- Written instruction 1
From the list of search services in the post on allowing robots from major search services, name every entry made up of two or more words.
- Written instruction 2
Revise the passage of the post on allowing robots from major search services, starting at "boogieoogie goobnie (kathy@accessone.com)" and ending at "hammer my site.)", so that "robots deny script" becomes "robot filter".

- Supplied text
Allow/deny robots from major search services

boogieoogie goobnie (kathy@accessone.com)
Mon, 17 Jun 96 21:51:20 PDT


The robots deny script (norobot.pl) is very useful. I would like to
configure the robots deny script to allow robots only from the major
search services into my site. (Every acne covered teenager running
Linux on a ppp link does not need to hammer my site.)

Here is a list of the major search services I copied from Netscape today :
(My apologies if your 'bot is not on this list. I merely copied the
list from Netscape for illustrative purposes.)

INFOSEEK GUIDE
EXCITE
OPEN TEXT INDEX
POINT
HOTBOT
IBM INFOMARKET
LYCOS
YAHOO!
ALTA VISTA
C|NET'S SHAREWARE.COM
100HOT WEBSITES
MAGELLAN
THE ELECTRIC LIBRARY
ACCUFIND

Has anyone written a robot faq, identifying the robots used by the
major search services? My thanks to M. Koster's List of Active Robots.

Do any of the major search services use the same robots, and hence will
identify themselves using the same user-agent value?

Do the major search services use the "From :" field when operating their
robot?

How can I configure robots deny so that only Mozilla from an active Netscape
"From :" address is allowed into my site, and deny another Mozilla robot
with a "From :" address of teenage_slacker@netcom.com?

Do these major search services always run their robots from the same "From :"
address? If they run their robots from different from addresses, how can I
configure robots deny to allow their robot from all their addresses?

My thanks.

- Extracted material
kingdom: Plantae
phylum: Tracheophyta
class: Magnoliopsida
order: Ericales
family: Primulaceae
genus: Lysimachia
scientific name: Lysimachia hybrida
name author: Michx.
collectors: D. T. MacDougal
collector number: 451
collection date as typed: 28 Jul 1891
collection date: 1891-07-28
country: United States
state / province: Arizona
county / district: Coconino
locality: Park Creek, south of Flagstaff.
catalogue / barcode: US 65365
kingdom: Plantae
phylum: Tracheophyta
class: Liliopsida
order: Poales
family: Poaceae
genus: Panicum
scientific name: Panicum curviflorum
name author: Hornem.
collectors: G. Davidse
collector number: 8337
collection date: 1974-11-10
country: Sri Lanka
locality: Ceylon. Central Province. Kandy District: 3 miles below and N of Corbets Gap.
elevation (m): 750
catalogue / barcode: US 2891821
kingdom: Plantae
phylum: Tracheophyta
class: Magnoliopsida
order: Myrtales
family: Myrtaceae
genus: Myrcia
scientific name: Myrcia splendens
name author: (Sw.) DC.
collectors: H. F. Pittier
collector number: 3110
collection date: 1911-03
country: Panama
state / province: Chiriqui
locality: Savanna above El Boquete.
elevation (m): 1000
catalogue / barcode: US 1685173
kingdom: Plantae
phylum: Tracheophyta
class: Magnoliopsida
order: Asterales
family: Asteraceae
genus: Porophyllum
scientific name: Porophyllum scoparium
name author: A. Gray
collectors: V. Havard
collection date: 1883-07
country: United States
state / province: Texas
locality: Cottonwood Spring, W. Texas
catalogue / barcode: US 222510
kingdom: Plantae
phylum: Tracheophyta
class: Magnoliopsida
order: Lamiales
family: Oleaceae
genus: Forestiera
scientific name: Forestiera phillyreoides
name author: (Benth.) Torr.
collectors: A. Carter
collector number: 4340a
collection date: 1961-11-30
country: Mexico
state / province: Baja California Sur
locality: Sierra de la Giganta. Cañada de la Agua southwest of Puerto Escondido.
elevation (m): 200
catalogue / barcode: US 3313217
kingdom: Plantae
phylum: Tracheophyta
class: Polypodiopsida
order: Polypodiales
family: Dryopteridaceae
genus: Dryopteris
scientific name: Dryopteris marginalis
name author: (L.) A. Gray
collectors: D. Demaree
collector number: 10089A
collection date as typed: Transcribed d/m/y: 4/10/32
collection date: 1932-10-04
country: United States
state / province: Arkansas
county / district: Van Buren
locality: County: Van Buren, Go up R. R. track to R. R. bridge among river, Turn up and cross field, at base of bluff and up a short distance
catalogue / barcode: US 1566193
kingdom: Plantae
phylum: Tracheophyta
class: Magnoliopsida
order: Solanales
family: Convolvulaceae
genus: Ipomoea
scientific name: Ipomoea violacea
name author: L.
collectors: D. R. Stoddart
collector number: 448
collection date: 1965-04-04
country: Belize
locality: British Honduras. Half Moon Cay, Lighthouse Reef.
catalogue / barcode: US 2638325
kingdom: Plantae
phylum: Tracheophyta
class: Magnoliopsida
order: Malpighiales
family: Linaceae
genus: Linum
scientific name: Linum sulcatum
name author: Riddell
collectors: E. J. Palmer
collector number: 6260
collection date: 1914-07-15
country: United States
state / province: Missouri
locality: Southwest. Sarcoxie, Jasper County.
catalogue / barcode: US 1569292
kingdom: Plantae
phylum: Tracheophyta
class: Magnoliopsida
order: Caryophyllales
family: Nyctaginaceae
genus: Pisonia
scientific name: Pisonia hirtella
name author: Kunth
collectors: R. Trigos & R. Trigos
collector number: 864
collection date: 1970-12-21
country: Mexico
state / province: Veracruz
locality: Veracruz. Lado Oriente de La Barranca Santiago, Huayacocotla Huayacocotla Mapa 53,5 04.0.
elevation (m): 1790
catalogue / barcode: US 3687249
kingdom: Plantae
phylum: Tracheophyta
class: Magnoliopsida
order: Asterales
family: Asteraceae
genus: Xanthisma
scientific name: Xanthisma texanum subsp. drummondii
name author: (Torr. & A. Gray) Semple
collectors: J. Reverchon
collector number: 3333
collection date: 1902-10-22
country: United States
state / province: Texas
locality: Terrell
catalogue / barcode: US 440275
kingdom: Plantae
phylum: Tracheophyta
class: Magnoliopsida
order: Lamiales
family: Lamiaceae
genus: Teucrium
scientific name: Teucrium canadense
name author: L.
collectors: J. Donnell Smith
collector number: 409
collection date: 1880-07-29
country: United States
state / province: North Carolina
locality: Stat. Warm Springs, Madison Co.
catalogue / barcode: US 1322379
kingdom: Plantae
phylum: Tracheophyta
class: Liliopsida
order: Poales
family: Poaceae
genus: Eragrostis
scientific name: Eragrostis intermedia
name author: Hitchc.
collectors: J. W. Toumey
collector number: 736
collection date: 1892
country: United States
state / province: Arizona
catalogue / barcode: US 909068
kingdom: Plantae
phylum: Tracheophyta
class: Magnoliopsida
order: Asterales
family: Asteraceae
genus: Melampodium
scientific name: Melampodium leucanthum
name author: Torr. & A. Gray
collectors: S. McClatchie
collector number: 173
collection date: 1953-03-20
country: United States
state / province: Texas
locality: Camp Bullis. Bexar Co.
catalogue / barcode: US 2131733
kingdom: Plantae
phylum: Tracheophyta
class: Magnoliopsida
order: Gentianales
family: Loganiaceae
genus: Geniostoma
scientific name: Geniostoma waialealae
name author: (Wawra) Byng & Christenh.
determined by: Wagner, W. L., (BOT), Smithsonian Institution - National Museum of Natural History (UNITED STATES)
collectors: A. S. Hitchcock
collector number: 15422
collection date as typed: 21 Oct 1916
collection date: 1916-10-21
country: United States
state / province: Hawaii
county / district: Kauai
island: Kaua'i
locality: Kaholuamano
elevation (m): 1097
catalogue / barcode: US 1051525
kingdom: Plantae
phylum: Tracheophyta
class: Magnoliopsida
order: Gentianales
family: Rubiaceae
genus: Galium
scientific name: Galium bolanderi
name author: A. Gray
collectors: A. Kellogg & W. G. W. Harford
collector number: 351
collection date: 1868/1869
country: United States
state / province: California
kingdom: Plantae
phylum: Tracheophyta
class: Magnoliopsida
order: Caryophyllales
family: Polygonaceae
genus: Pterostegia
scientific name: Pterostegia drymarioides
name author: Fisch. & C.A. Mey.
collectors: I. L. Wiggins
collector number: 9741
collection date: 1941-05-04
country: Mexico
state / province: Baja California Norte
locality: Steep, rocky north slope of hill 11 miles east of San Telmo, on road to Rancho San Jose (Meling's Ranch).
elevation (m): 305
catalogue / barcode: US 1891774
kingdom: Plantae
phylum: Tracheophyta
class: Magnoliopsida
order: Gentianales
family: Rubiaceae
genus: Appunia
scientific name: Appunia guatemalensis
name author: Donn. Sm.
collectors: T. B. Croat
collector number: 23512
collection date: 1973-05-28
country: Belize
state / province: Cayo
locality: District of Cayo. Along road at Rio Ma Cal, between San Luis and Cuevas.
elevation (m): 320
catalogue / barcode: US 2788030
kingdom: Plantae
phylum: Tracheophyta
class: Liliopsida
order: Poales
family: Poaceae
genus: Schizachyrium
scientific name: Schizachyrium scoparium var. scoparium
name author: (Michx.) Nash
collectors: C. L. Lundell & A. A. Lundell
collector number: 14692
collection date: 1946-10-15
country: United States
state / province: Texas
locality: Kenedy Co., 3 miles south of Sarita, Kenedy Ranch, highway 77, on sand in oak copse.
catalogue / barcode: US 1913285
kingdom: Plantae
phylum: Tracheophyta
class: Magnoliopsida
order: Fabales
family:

- Full response 1
INFOSEEK GUIDE
OPEN TEXT INDEX
IBM INFOMARKET
ALTA VISTA
C|NET'S SHAREWARE.COM
100HOT WEBSITES
THE ELECTRIC LIBRARY

- Full response 2
boogieoogie goobnie (kathy@accessone.com)
Mon, 17 Jun 96 21:51:20 PDT


The robot filter (norobot.pl) is very useful. I would like to
configure the robot filter to allow robots only from the major
search services into my site. (Every acne covered teenager running
Linux on a ppp link does not need to hammer my site.)